By Elias Hazou
THROUGH deliberate delay or wavering, Cyprus may be letting plans slip for an onshore LNG plant, a gas expert has warned.
Charles Ellinas, former head of the national oil and gas corporation Kretyk, told the Cyprus Mail that a confluence of developments leads one to conclude the liquid natural gas project is becoming increasingly unlikely.
He was commenting, among others, on a report by Reuters yesterday claiming that Israel may have put on the backburner earlier plans to pump its gas reserves into a future export plant in Cyprus.
“Israel’s new plans throw Cypriot developments into doubt as investors would require more gas than Cyprus has on offer to make returns on multi-billion dollar investments,” the news agency said.
Reuters quoted one unnamed source involved in developing Cyprus’ gas reserves as saying: “If Israel has really ditched Cyprus as a partner to develop the region’s gas resources, then we (Cyprus) really do have to find quite a lot more gas if we want to become a viable exporter, and that would inevitably throw our plans back by several years.”

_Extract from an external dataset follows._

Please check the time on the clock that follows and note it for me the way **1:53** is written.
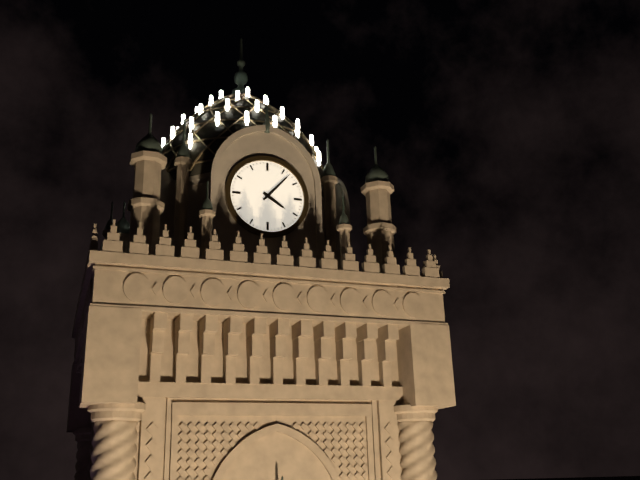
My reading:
**4:07**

According to the same news story, energy companies with concessions in Israeli gas fields are actively exploring a twin-track export policy: piping gas to idle LNG terminals in Egypt, and building floating liquefied natural gas (FLNG) platforms above the Leviathan field to ship LNG to Asian and South American markets, where gas fetches better prices. At the same time, talks are underway between Israeli and Turkish companies on a pipeline from the Leviathan field to Turkish shores.
And in a report on Sunday, local daily Kathimerini suggested the Israeli government as well as energy stakeholders feel Cyprus is not serious about pooling its own resources with Israel’s into an LNG terminal on the island.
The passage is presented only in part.